Vicissitudini
Dei casi che resero a Dante più amaro e inquieto l'esilio, diremo brevissimamente. Tornato di Roma, dove Bonifacio, a quel che se ne indovina, l'aveva trattenuto ad inganno, capitò a Siena, dove fu alcun tempo con poco frutto; e dei Sanesi, guelfi accesissimi com'erano, fece poi duro giudizio. Fu poscia ad Arezzo, ove Uguccione della Faggiuola, capo di parte ghibellina, tenea, sotto nome di podestà, la signoria; e qui Dante fu chiamato a parte di una cotal maniera di governo che i fuorusciti si erano eletta, o, come direbbero adesso, di un comitato d'emigrati; poi a Verona per supplicar gli Scaligeri di soccorso; poi a Bologna, a Padova, a Sarzana, ora agli studii, ora nelle Corti dei Signori, ora a convegni dei fuorusciti, peregrino, quasi mendicando, e mostrando contro sua voglia la piaga della fortuna, che suole ingiustamente al piagato essere molte volte imputata (Convito, i, 3).
In questi primi quattro anni (1302-1306) molti casi erano sopravvenuti, che il sostentarono col pane degli esuli, la speranza. Prima i Bianchi e i Ghibellini avevano potuto far oste grossa, e correre contro Fiorenza pel Mugello (1304); ma furono rotti con vergogna e cacciati dagli avversarii. Poi era morto l'infesto Bonifacio VIII, e Benedetto XI, suo successore, aveva mosso pratiche per rimettere i fuorusciti in Fiorenza; e non gli riuscendo, il legato pontificio aveva favorito una gran mossa di Bianchi, che per la seconda volta trassero in armi contro la patria, entrarono con le spade inghirlandate d'ulivo in un quartiere della città, e vi si comportarono si mollemente, che furono ricacciati vituperosamente.

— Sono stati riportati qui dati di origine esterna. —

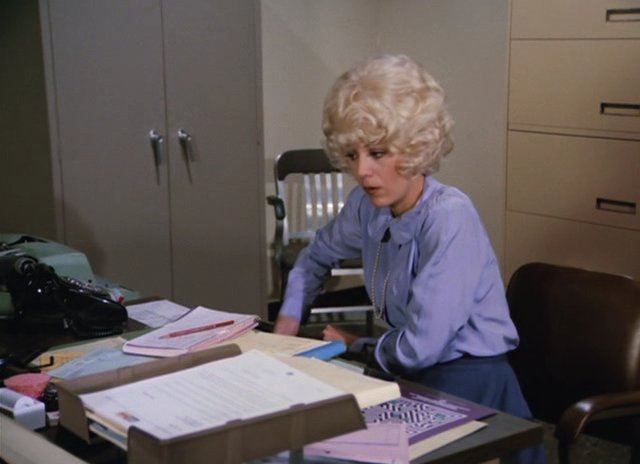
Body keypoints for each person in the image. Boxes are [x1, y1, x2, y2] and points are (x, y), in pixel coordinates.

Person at [274, 54, 545, 463]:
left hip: (472, 380)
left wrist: (359, 344)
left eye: (378, 153)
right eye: (352, 155)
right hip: (408, 369)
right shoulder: (367, 206)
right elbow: (314, 258)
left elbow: (423, 347)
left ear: (416, 146)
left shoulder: (449, 217)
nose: (362, 171)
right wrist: (287, 323)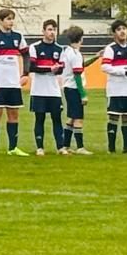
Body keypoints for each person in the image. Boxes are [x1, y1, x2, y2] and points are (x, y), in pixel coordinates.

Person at [0, 8, 29, 157]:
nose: (11, 22)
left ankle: (13, 148)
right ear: (0, 21)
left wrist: (25, 74)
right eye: (8, 19)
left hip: (13, 83)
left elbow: (26, 55)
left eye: (12, 19)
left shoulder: (18, 36)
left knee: (13, 114)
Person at [100, 19, 127, 154]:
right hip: (115, 89)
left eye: (124, 29)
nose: (122, 31)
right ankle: (111, 148)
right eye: (119, 29)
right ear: (114, 33)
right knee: (114, 116)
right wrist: (122, 71)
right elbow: (105, 66)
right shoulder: (111, 48)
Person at [26, 19, 65, 156]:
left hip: (54, 90)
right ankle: (40, 147)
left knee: (57, 119)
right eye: (49, 29)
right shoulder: (35, 47)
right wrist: (50, 68)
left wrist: (56, 70)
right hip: (39, 89)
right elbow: (32, 67)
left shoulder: (60, 49)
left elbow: (61, 69)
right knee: (40, 118)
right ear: (43, 31)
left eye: (54, 30)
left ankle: (60, 147)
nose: (52, 32)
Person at [60, 25, 92, 155]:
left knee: (71, 117)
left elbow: (80, 67)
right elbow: (77, 75)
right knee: (78, 118)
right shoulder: (76, 54)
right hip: (74, 88)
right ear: (81, 38)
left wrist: (96, 57)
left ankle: (65, 145)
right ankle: (80, 147)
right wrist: (83, 94)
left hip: (67, 86)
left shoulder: (67, 51)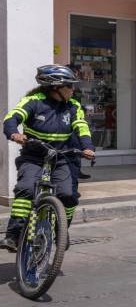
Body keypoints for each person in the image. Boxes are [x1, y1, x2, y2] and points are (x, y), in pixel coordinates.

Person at [0, 65, 96, 252]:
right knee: (26, 189)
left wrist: (88, 147)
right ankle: (13, 235)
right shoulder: (33, 101)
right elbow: (12, 118)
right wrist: (14, 134)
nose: (73, 89)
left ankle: (61, 230)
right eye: (69, 85)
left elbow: (81, 127)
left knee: (68, 195)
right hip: (34, 156)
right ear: (55, 87)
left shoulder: (73, 106)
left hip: (62, 157)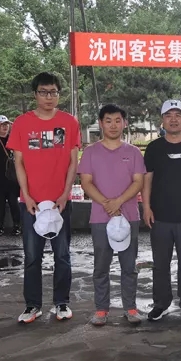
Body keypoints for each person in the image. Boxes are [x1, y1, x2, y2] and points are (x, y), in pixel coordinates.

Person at [7, 72, 81, 324]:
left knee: (62, 255)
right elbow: (18, 163)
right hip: (31, 203)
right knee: (32, 257)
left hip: (61, 202)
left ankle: (62, 303)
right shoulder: (22, 123)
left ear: (59, 94)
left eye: (53, 92)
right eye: (43, 92)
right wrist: (27, 196)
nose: (49, 97)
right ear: (35, 94)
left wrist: (65, 194)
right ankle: (33, 305)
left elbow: (73, 162)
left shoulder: (69, 122)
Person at [78, 104, 145, 326]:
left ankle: (131, 308)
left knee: (129, 266)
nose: (113, 125)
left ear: (124, 123)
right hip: (100, 216)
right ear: (101, 123)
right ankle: (101, 309)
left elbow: (138, 182)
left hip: (129, 216)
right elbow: (86, 182)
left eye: (118, 120)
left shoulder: (133, 152)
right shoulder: (90, 152)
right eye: (108, 121)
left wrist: (118, 201)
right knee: (101, 266)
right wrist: (107, 204)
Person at [142, 99, 181, 321]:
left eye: (178, 115)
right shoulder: (154, 148)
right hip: (160, 216)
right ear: (162, 120)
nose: (174, 119)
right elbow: (147, 180)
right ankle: (161, 303)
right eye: (169, 115)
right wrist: (146, 207)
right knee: (160, 263)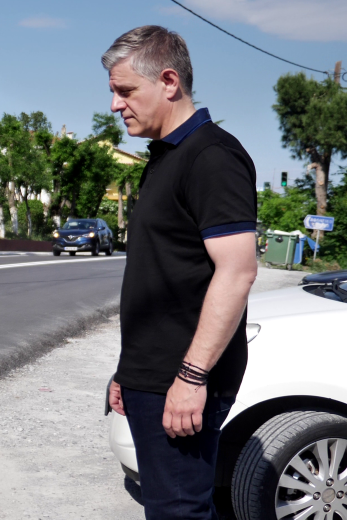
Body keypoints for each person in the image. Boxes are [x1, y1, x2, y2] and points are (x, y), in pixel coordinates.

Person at [102, 26, 258, 520]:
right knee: (172, 506)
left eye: (125, 90)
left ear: (168, 81)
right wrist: (128, 372)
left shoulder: (212, 157)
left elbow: (237, 272)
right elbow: (162, 279)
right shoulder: (167, 156)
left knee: (178, 511)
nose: (114, 104)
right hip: (155, 372)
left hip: (184, 376)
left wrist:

Di che Dante prese si grande sdegno, ch'ei non volle più accomunarsi a parti, ma professò di voler far parte da sé. Altre speranze nondimeno gli nacquero quando, cresciuta l'insolenza dei Neri, lo stesso legato di papa Clemente, il cardinal Orsini, si pose alla testa dei proscritti; ma dopo ignobili armeggiamenti anche questa lustra si dileguò; e Dante dovette ritirarsi in Lunigiana presso i Malaspina.